The official word from the Blues is that Barrett will attend some training days in February and March, and return to full duties with his new franchise on April 15, a couple of days after the Blues' second match of the year against his old Hurricanes mates.
"Return to play will be decided when staff coaches believe he is ready," I was told.
It's in Barrett's interests to get back to a team which he can keep in contention, rather than one which has been left on the ropes without him.

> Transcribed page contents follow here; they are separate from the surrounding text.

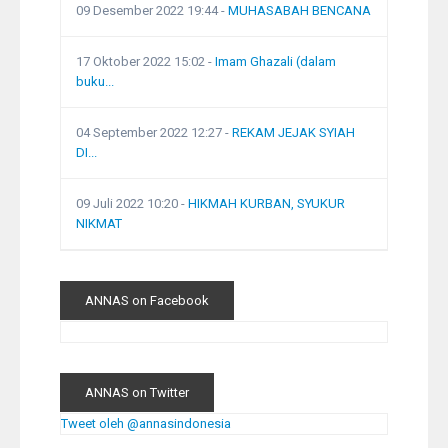
09 Desember 2022 19:44
-
MUHASABAH BENCANA
17 Oktober 2022 15:02
-
Imam Ghazali (dalam
buku...
04 September 2022 12:27
-
REKAM JEJAK SYIAH
DI...
09 Juli 2022 10:20
-
HIKMAH KURBAN, SYUKUR
NIKMAT
ANNAS on Facebook
ANNAS on Twitter
Tweet oleh @annasindonesia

The Blues showed they have a lot of running power in their front row, with Ofa Tuungafasi and Karl Tu'inukuafe strong off the bench. Rieko Ioane – who is trying to re-establish his reputation – had a decent opening. New No. 8 Hoskins Sotutu showed terrific promise.
All is not lost. Yet.
But ultimately the opener against the Chiefs was incredibly disheartening. The Blues have a shocking record against the other Kiwi sides and they are unlikely to come up against another one with such a weak scrum.
The Chiefs players will still be coming to grips with the Warren Gatland coaching era so this was the perfect time to strike, playing at home. But a 14-point halftime lead quickly evaporated.
The big trouble with the Blues is what goes on in their heads. Collective belief appears to rise and fall on the bounce of the ball.
I'm sure they have players there who want to die for the cause but effort will inevitably become misdirected if quality orchestration is missing.
It's hard to hold out much hope of anything but the usual Blues nonsense until they learn how to run a game instead of just run.
Replacement Chiefs No. 10 Aaron Cruden wasn't perfect but in contrast to when Perofeta ran with the ball, the veteran delivered a killer pass for a try which set his side on the road to victory. He also read the score versus time situation perfectly when choosing to land a drop goal.
His mere presence in the second half seemed to drive the visitors, which is what players with mana can do.
Barrett's organizational skills at test level are questioned by some, but he's made for Super Rugby and his authority should give the Blues better focus.
He will lift everyone around him but that lift might arrive too late in 2020.